Not to brag but I'm a pretty confident person in my social circle. I'm funny, make people laugh etc. etc.

Basically, I am adored by everybody.

But there is something that I noticed about myself lately. Regularly people come up to me to chat and sometimes they compliment me. Now, complimenting isn't a bad thing, obviously. But I just don't feel anything when I receive them.

However I enjoy it when people talk good things about me when I'm not present. I, again, don't feel anything when people talk shit about me when I'm not present. BUT I really enjoy it when people straight up come at me and say something bad at me. My mood increases and I spend the rest of my day happier.

Is this some kind of a defense/coping mechanism that I have unintentionally developed? I don't see anything bad about this.

It's also worthy to say that I spent the majority of my life isolated up until a few years ago. No compliments at all but nobody to say bad things either. Is this why I fail to appreciate compliments?

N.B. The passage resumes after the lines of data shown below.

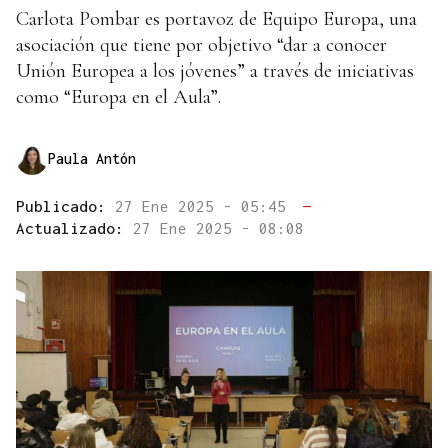
Carlota Pombar es portavoz de Equipo Europa, una
asociación que tiene por objetivo “dar a conocer
Unión Europea a los jóvenes” a través de iniciativas
como “Europa en el Aula”.
Paula Antón
Publicado:
27 Ene 2025 - 05:45
—
Actualizado:
27 Ene 2025 - 08:08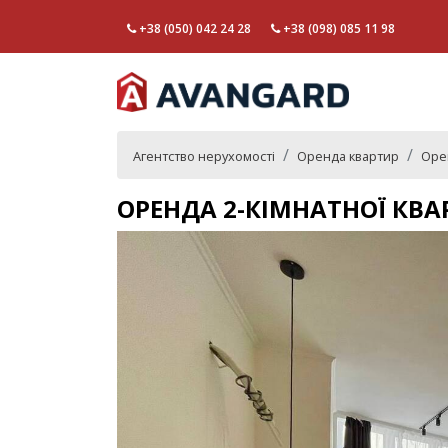
+38 (050) 042 24 28
+38 (098) 085 11 98
Агентство нерухомості
Оренда квартир
Оре
ОРЕНДА 2-КІМНАТНОЇ КВ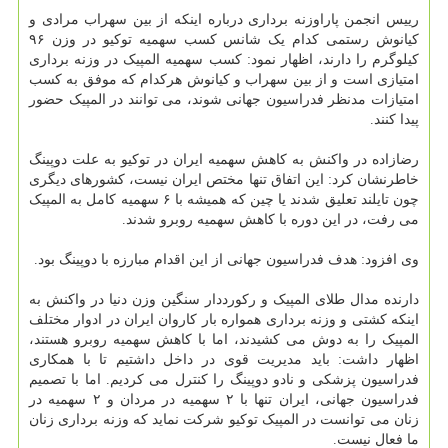
رییس انجمن پاراوزنه برداری درباره اینکه از بین سهراب مرادی و
کیانوش رستمی کدام یک شانس کسب سهمیه توکیو در وزن ۹۶
کیلوگرم را دارند، اظهار نمود: کسب سهمیه المپیک در وزنه برداری
امتیازی است و از بین سهراب و کیانوش هرکدام که موفق به کسب
امتیازات مدنظر فدراسیون جهانی شوند، می توانند در المپیک حضور
پیدا کنند.
رضازاده در واکنش به کاهش سهمیه ایران در توکیو به علت دوپینگ
خاطرنشان کرد: این اتفاق تنها مختص ایران نیست، کشورهای دیگری
چون تایلند تعلیق شدند یا چین که همیشه با ۶ سهمیه کامل به المپیک
می رفت، در این دوره با کاهش سهمیه روبرو شدند.
وی افزود: هدف فدراسیون جهانی از این اقدام مبارزه با دوپینگ بود.
دارنده مدال طلای المپیک و رکورددار سنگین وزن دنیا در واکنش به
اینکه کشتی و وزنه برداری همواره بار کاروان ایران در ادوار مختلف
المپیک را به دوش می کشیدند، اما با کاهش سهمیه روبرو هستند،
اظهار داشت: باید مدیریت قوی در داخل داشتیم تا با همکاری
فدراسیون پزشکی و نادو دوپینگ را کنترل می کردیم. اما با تصمیم
فدراسیون جهانی، ایران تنها با ۲ سهمیه در مردان و ۲ سهمیه در
زنان می توانست در المپیک توکیو شرکت نماید که وزنه برداری زنان
ما فعال نیست.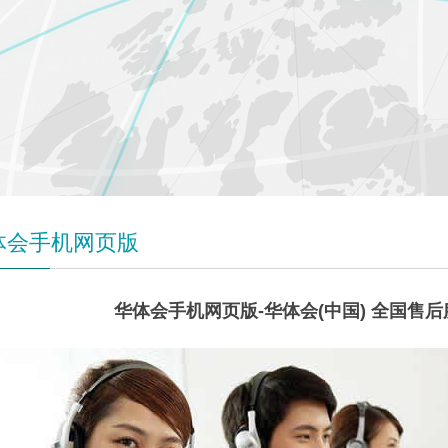
体会手机网页版
华体会手机网页版-华体会(中国) 全国售后服务电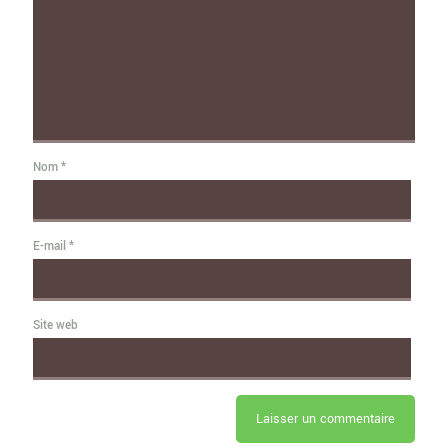
Nom
*
E-mail
*
Site web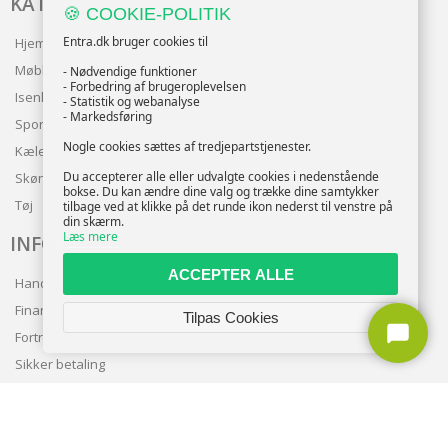
KATALOG
🍪 COOKIE-POLITIK
Entra.dk bruger cookies til
Hjem & Have
Møbler
- Nødvendige funktioner
- Forbedring af brugeroplevelsen
Isenkram
- Statistik og webanalyse
- Markedsføring
Sport
Nogle cookies sættes af tredjepartstjenester.
Kæledyr
Du accepterer alle eller udvalgte cookies i nedenstående
Skønhed
bokse. Du kan ændre dine valg og trække dine samtykker
Tøj
tilbage ved at klikke på det runde ikon nederst til venstre på
din skærm.
Læs mere
INFO
ACCEPTER ALLE
Handelsbetingelser
Finansering
Tilpas Cookies
Fortrolighedspolitik
Sikker betaling
Levering
Nyhedsbrev
Kundeservice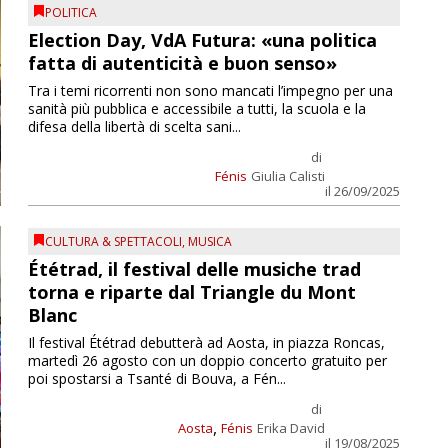
POLITICA
Election Day, VdA Futura: «una politica
fatta di autenticità e buon senso»
Tra i temi ricorrenti non sono mancati l’impegno per una
sanità più pubblica e accessibile a tutti, la scuola e la
difesa della libertà di scelta sani...
di
Fénis
Giulia Calisti
il 26/09/2025
CULTURA & SPETTACOLI
,
MUSICA
Ététrad, il festival delle musiche trad
torna e riparte dal Triangle du Mont
Blanc
Il festival Ététrad debutterà ad Aosta, in piazza Roncas,
martedì 26 agosto con un doppio concerto gratuito per
poi spostarsi a Tsanté di Bouva, a Fén...
di
,
Aosta
Fénis
Erika David
il 19/08/2025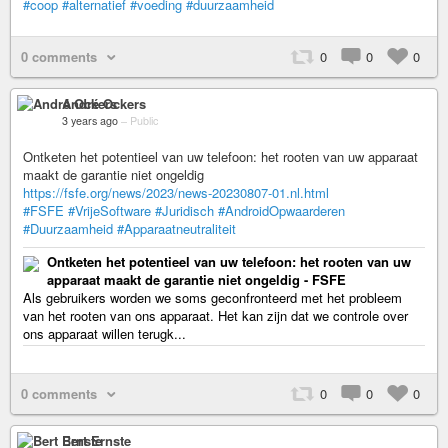
#coop
#alternatief
#voeding
#duurzaamheid
0 comments
0
0
0
André Ockers
3 years ago
–
Public
Ontketen het potentieel van uw telefoon: het rooten van uw apparaat
maakt de garantie niet ongeldig
https://fsfe.org/news/2023/news-20230807-01.nl.html
#FSFE
#VrijeSoftware
#Juridisch
#AndroidOpwaarderen
#Duurzaamheid
#Apparaatneutraliteit
Ontketen het potentieel van uw telefoon: het rooten van uw
apparaat maakt de garantie niet ongeldig - FSFE
Als gebruikers worden we soms geconfronteerd met het probleem
van het rooten van ons apparaat. Het kan zijn dat we controle over
ons apparaat willen terugk...
0 comments
0
0
0
Bert Ernste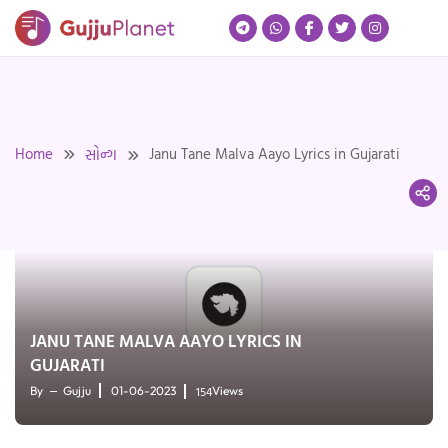
Skip
to
content
Home
Janu Tane Malva Aayo Lyrics in Gujarati
સોન્ગ
JANU TANE MALVA AAYO LYRICS IN
GUJARATI
154
By
Gujju
01-06-2023
Views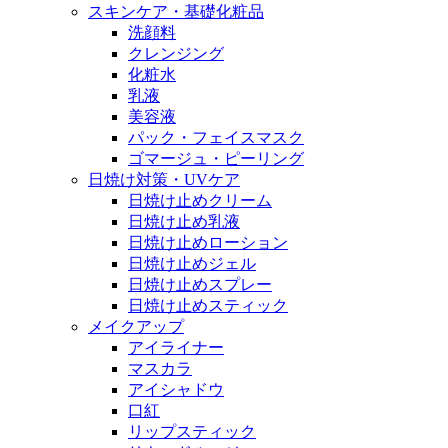
スキンケア・基礎化粧品
洗顔料
クレンジング
化粧水
乳液
美容液
パック・フェイスマスク
ゴマージュ・ピーリング
日焼け対策・UVケア
日焼け止めクリーム
日焼け止め乳液
日焼け止めローション
日焼け止めジェル
日焼け止めスプレー
日焼け止めスティック
メイクアップ
アイライナー
マスカラ
アイシャドウ
口紅
リップスティック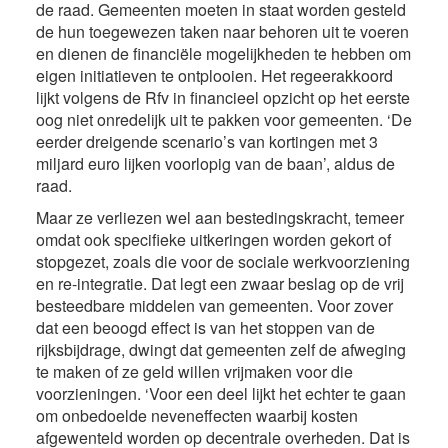
de raad. Gemeenten moeten in staat worden gesteld
de hun toegewezen taken naar behoren uit te voeren
en dienen de financiële mogelijkheden te hebben om
eigen initiatieven te ontplooien. Het regeerakkoord
lijkt volgens de Rfv in financieel opzicht op het eerste
oog niet onredelijk uit te pakken voor gemeenten. ‘De
eerder dreigende scenario’s van kortingen met 3
miljard euro lijken voorlopig van de baan’, aldus de
raad.
Maar ze verliezen wel aan bestedingskracht, temeer
omdat ook specifieke uitkeringen worden gekort of
stopgezet, zoals die voor de sociale werkvoorziening
en re-integratie. Dat legt een zwaar beslag op de vrij
besteedbare middelen van gemeenten. Voor zover
dat een beoogd effect is van het stoppen van de
rijksbijdrage, dwingt dat gemeenten zelf de afweging
te maken of ze geld willen vrijmaken voor die
voorzieningen. ‘Voor een deel lijkt het echter te gaan
om onbedoelde neveneffecten waarbij kosten
afgewenteld worden op decentrale overheden. Dat is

  • interdimensionalmeme@lemmy.ml
    ·
    7 months ago

    First of, compliments are flattery, watch out they are trying to manipulate you !

    Second, they are simply mistaken if they knew the truth they wouldn't say that.

    Third, they at least have poor taste and judgement if they thing I'm good or have done sonething good

    Fourth, I cannot respect someone who would compliment me, they must be a huge loser with no friends to think that.

    If you suffer this reasonning, I am sorry to say but there is an evil demon living inside your soul. You must catch it and send it back to hell for your sake and the sake of everyone tgat loves. Yes, they exist.